At the same time, some city policies incentivize tenants to fall deeper into arrears. Housing court takes months, keeping renters in units they can’t pay for without help. 

Sometimes it takes being nearly evicted for a tenant to qualify for city resources. 

“We’re doing everything we can to prevent eviction, but unfortunately, after a period of time and as the arrears grow, we do have to turn to the courts to help us,” Pennington of Phipps said. “And sometimes in court, they finally get the help they need.”

For example, the city’s “one shot” deal helps the neediest New Yorkers get out of arrears with a lump sum payment. But prioritizing only those in severe distress, some say, makes renters go through greater deprivation in the hopes of getting help. 

“They kind of have to roll their dice out to the edge,” Crotty said. “Which is awful, right? But they won’t help you unless you’re in that position.”

Other rental assistance programs, such as the CityFHEPS voucher program, can end quickly, leaving a tenant in a unit they can’t afford, Pennington said. 

The highest levels of rent nonpayment are likely in metropolitan areas where rents have risen steeply since the pandemic and salaries have not kept up, according to Alexandra Alvarado of the American Apartment Owners Association. The median rent for a new lease in Manhattan has risen 13 percent in the past year, according to a December report from Douglas Elliman and Miller Samuel. 

“The majority of people are just struggling financially,” Alvarado said of those who aren’t paying nationally. “I don’t know that it’s necessarily a choice.”

Push and pull

Those in the affordable and nonprofit space are keen to discuss carrots, not sticks. They focus on easing access to city resources. 

The New York Housing Conference, which advocates for affordable housing, has proposed a separate housing court specifically for those in subsidized units. Staff there could assist with accessing city one-shot deals and other rental assistance programs. This could, at least in theory, save the city money by helping tenants when they have less in arrears. 
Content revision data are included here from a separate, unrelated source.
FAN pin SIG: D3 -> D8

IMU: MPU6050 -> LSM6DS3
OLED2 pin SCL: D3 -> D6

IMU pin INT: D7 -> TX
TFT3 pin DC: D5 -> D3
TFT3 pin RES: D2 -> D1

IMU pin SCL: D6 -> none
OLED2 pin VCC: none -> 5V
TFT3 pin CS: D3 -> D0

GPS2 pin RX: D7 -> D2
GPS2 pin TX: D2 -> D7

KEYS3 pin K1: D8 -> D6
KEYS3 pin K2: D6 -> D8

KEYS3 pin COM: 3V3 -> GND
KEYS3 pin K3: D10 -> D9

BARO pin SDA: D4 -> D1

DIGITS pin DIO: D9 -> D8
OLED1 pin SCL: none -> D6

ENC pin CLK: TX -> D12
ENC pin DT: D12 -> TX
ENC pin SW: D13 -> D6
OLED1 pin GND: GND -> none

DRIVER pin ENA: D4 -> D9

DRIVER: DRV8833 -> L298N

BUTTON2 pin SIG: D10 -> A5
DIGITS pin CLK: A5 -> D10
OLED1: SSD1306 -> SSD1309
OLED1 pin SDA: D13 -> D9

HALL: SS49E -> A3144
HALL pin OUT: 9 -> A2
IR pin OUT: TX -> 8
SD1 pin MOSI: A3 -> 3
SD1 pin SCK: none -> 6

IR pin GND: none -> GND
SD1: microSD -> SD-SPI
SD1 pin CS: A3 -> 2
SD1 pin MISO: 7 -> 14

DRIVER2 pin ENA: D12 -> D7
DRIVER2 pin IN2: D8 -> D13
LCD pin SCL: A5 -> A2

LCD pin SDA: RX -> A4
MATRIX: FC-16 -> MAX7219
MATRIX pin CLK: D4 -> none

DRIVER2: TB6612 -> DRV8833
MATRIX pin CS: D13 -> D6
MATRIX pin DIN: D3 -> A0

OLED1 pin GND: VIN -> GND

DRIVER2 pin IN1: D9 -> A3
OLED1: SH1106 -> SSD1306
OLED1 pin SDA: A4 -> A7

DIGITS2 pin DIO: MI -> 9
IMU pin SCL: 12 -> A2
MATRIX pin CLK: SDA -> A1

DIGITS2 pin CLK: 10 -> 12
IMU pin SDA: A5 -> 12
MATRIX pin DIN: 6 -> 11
“The tenant gets so far in the hole in accumulated arrears that they can’t dig their way out,” Rachel Fee, the group’s executive director, said. 

But speeding up housing court could also ease evictions.

“I think there’s some hope — and this is terrible to say — that as evictions start to happen at a faster rate, that behavior will change,” said Riggs. 

But in the meantime, they say, something has to give. Piling on expenses without more revenue is pushing affordable housing toward a cliff.

“The lack of cash coming in from failure to pay rent, and the court system not changing that in any timely fashion, indeed making it longer, is fatal,” Crotty said via email. “Building owners can’t withstand it.